Culler has admittedly been robbed four times since opening in June, but that still doesn't stop the way he conducts business.
"It's been difficult, because most of the calls I get are people that can't afford it, and that's okay," Culler said. "If you can't afford it, I'll still train you, so that's why the gym is kind of slow on getting everything done."
Culler, now 30, began boxing as a 13-year-old and claimed a silver medal in the Junior Olympics in Kansas City, Mo. in one of his first few fights.
Culler's boxing connections run deep and also serve to benefit members of the gym. With friends like Bryan Fahnestock, who comes to the gym to spar from Nevada, Mo., Culler is concentrating on giving his students what they need to succeed in the ring. Culler said Fahnestock has more than 80 amateur fights under his belt and is currently ranked No. 4 in the nation at 147 lbs.
"There's not a lot of people around here that have the skills or knowledge to train and take fighters to that next level because this sport hasn't been around the community much," Culler said.
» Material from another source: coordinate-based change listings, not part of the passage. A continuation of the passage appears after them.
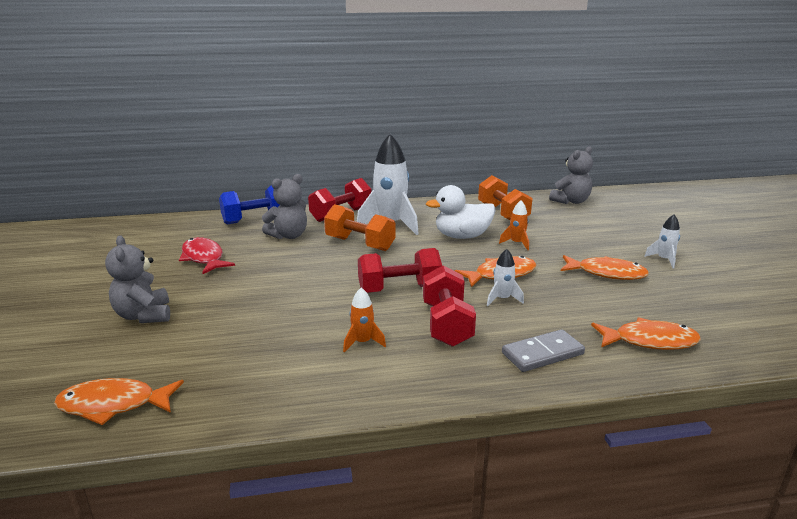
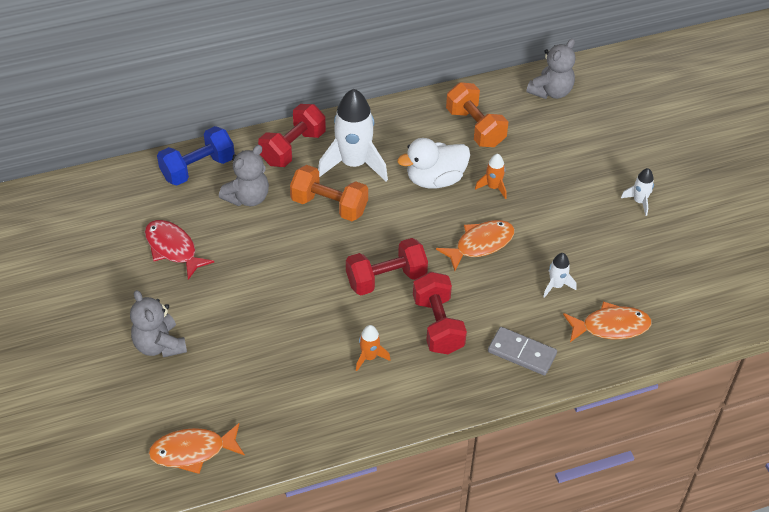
camera: 10 degrees left, 25 degrees up
(502, 299) = (484, 283): white rocket -> white rocket (556, 285)
(542, 353) = (522, 353): grey domino -> grey domino turned 60 degrees clockwise
(606, 273) = (581, 231): orange fish -> none

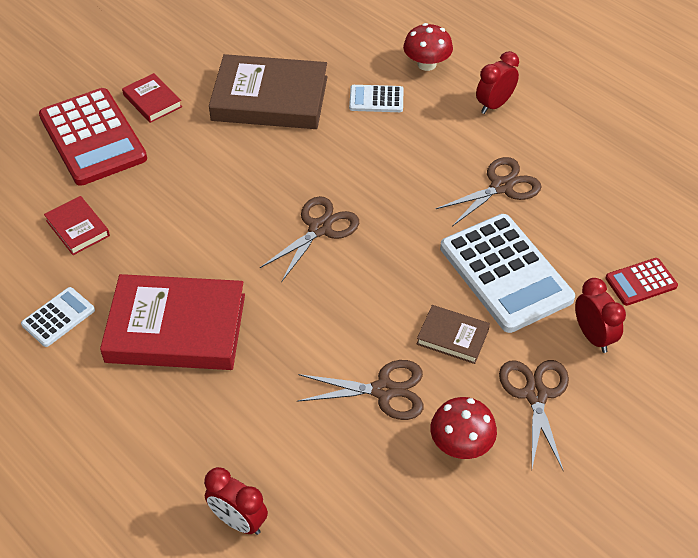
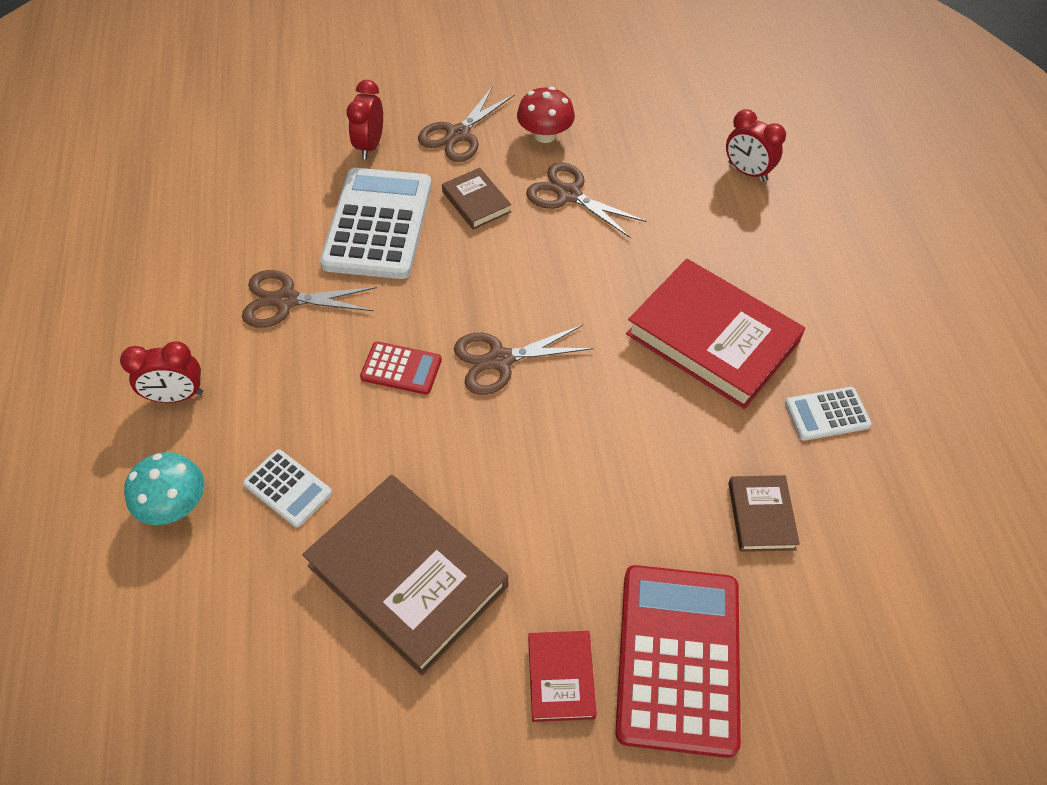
camera: 145 degrees left, 5 degrees up
(78, 228) = (761, 516): red book -> brown book
(238, 521) = (747, 172): red clock -> red clock turned 150 degrees clockwise
(426, 64) = (175, 505): red mushroom -> turquoise mushroom
(641, 282) = (283, 159): red calculator -> red calculator (401, 369)

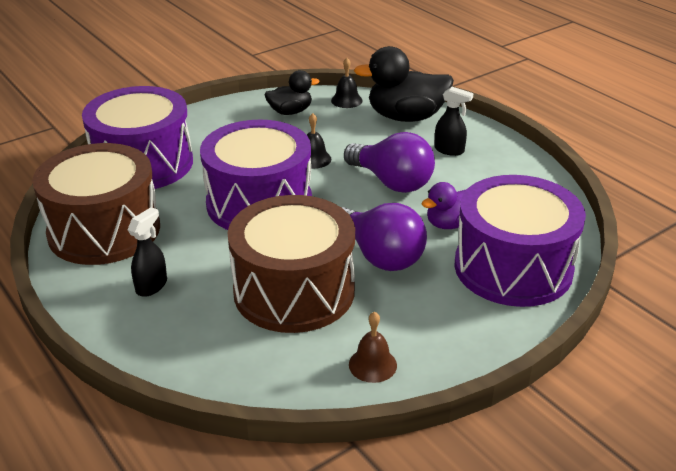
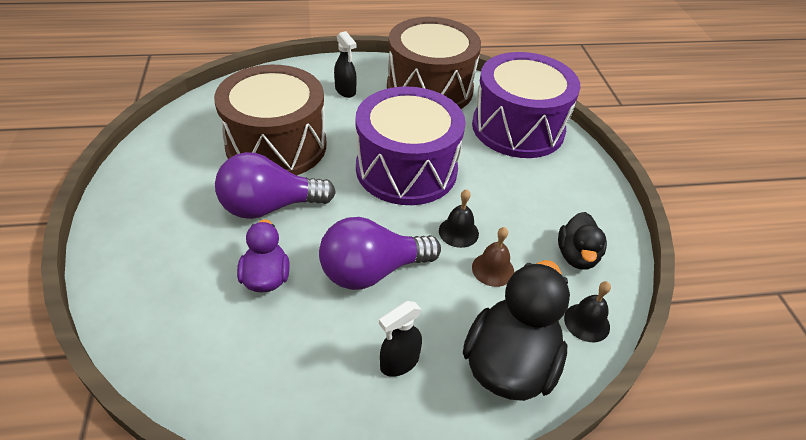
camera: 115 degrees right, 10 degrees up
(372, 365) = (168, 150): brown bell -> brown bell (493, 269)
(513, 267) = (164, 285): purple drum -> none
But putting leather to an opponent's face isn't Culler's only passion.
He said he is currently writing a book about boxing, which he hopes to get published soon.
"I've been writing it for about 17 years and I'm just about finished. It shows a lot of the stuff that most of the fighters, even the professional fighters, don't know," Culler said.
He said he has worked with "tons" of boxers, fighting all over Kansas, Missouri, Arkansas, Oklahoma, Texas and Hollywood, Calif., for seven years before moving to Nevada.
Culler also has trained with the likes of WBC and WBA World Champion Roberto Duran in Panama City, Panama.
"I've been all over with boxing. It's been a big part of my life," he said.
Culler, who has been deployed to Bosnia, Afghanistan and Iraq, was injured while serving in the U.S. Army in Iraq and sports a large scar on his back.
"I've got three crushed vertebrae and I still fight," Culler said. "They cut out one of my vertebrae, so now I concentrate more on working with my students, making sure they get the development that they need."
One of his students is Cameron Parker, 22, a former Fort Scott High School wrestler, who Culler said should be ready for his first match next month in Kansas City, Mo.
Parker has been training with Culler since the gym opened in June and is confident he will be ready.
"He's got a hard punch; it feels like rocks hitting my head," Culler said of Parker.
Culler said he gives his students all they can handle for the first three weeks to determine if they have the moxie to continue their journey to becoming a fighter.
"It's a lot harder than I thought it would be," Parker said of his training, "But it's a lot of fun. I really enjoy it."
Culler said the first part of the training is probably the hardest.
"I want them to die," Culler smiled. "This ain't MMA; you can't tap out. You got two choices -- you're going to win or lose, or you can get knocked out, but you ain't going to quit."
Culler's feeling for boxing is evident and passing his knowledge along may be his way of repaying the sport that he said has gaven him so much.
"There's a lot of things people can learn from boxing," Culler said "There's a lot of self-improvement involved as well. People encourage each other. You get to see a lot of things. I grew up a very poor kid and I wasn't able to get out of my town. The only way I got to see the world was by boxing. I'd go to all these other towns and meet all these other new friends. Boxing took me a lot of places."